メディアラボ第11期展示「フカシギの数え方」

常設展示「メディアラボ」は、情報科学技術による表現の可能性を、定期的な展示更新を行いながら紹介していくスペースです。 11期の展示タイトルにある「不可思議(フカシギ)」とは、万、億、兆、京などと続く数の単位で10の64乗のこと。実は、電車の乗り換えや電気の配電網など、さまざまな組み合わせの中から最適なものを選ぼうとすると、その選択肢は10の64乗という膨大な数になることも珍しくありません。超高速アルゴリズムは、こうした膨大な組み合わせの中から最適な答えを計算によって効率的に導き出します。その計算の「技」や、この「技」で私たちの未来はどう変わるのかを体感します。


出展者インタビュー

展示解説

とにかく「数え上げ」るべし!(見習い)

重複も抜けもなくすべてを数え上げるためには、どんな工夫ができるでしょうか。コンピュータが0 と1 だけですべてを捉え、数え上げているところにもヒントが隠されています。人間の数え方との違いに注目してみましょう。 すべてを数え上げるのはとても大変ですが、数え上げておくことでそれまで気づかなかったことに気づくこともできます。

「組み合わせ爆発」を感じるべし!(門下生)

数えるものが少し増えるだけで、その組み合わせは膨大な数になります。これを「組み合わせ爆発」と呼びます。爆発した結果、1不可思議(10 の64 乗)個の組み合わせになってしまうと、1秒間に1京(10 の17乗)回の処理ができるコンピュータがあったとしても、およそ3 千澗(10の39乗)年かかります。宇宙が誕生してから約137 億(10 の8 乗)年と言われています。このままでは宇宙が終わるまでに数え上げることができそうにありません。

同じところを2度通らない道順の数

おねえさんといっしょ! みんなで数えてみよう!

「圧縮」の極意を知るべし!(初段)

とてつもなく大きくなった「組み合わせの木」も、怖がらずによく見てみると、さまざまなことに気づきます。
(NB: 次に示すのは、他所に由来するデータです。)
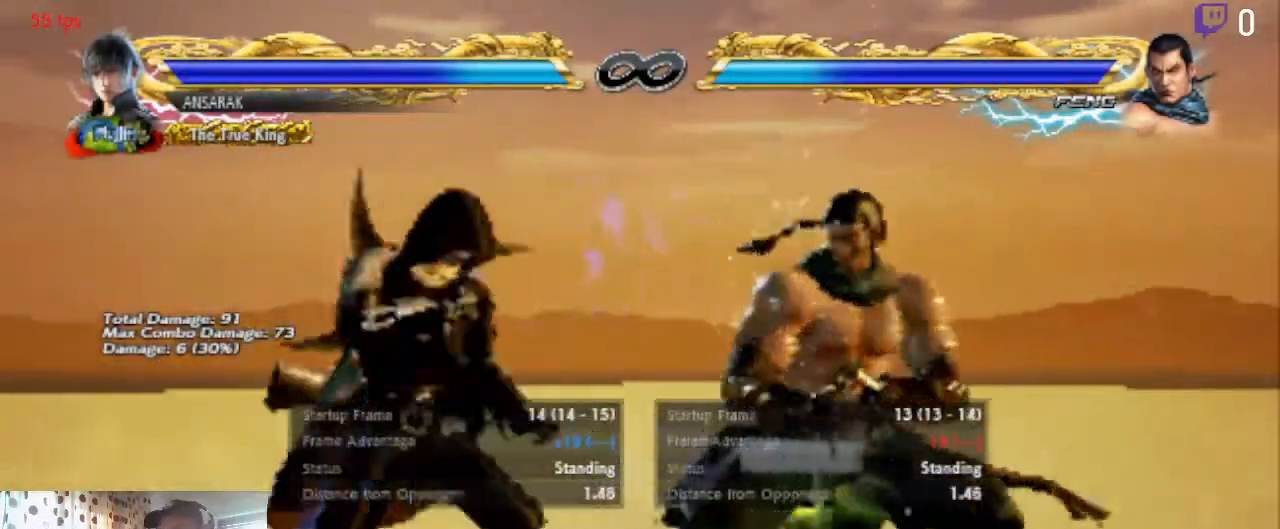
Gameplay with a controller (Xbox layout); each line is a JSON object with the inputs held at the frame after it. "events" lists button and stick changes between this image and that frame as [ms after this image, input, new state], when the widget could be followed in between. Not read: SELECT.
{"buttons": [], "left_stick": "center", "right_stick": "center", "events": [[67, "X", "up"], [100, "Y", "down"], [200, "Y", "up"], [467, "DPAD_LEFT", "up"]]}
同じようなかたちをしている部分がたくさんあったり、どちらを辿っても同じ結果に行き着いたり。この発見が「圧縮」につながります。 「圧縮」への発見には、人間ならではの直感と柔軟さが活躍します。膨大に見える組み合わせも工夫次第で何億分の1にも圧縮することができ、とても計算できないと思っていたものが扱えるようになります。

奥義「圧縮」炸裂!(師範代)

「圧縮」で組み合わせの木がどのように変化するのか、実際に体験してみましょう。

「圧縮」が切り拓く未来(師範)

私たちにとって身近なアミダクジや畳の敷き詰め方を考えることが、新薬の開発や災害対策につながっています。コンピュータがすべてを扱えるわけではありませんが、人間の知恵「圧縮」によって、私たちの生活も大きく変わるかもしれません。皆さんがここで得た気づきは、これまで不可能だと思っていた計算や表現が可能な未来を実現するヒントになるでしょう。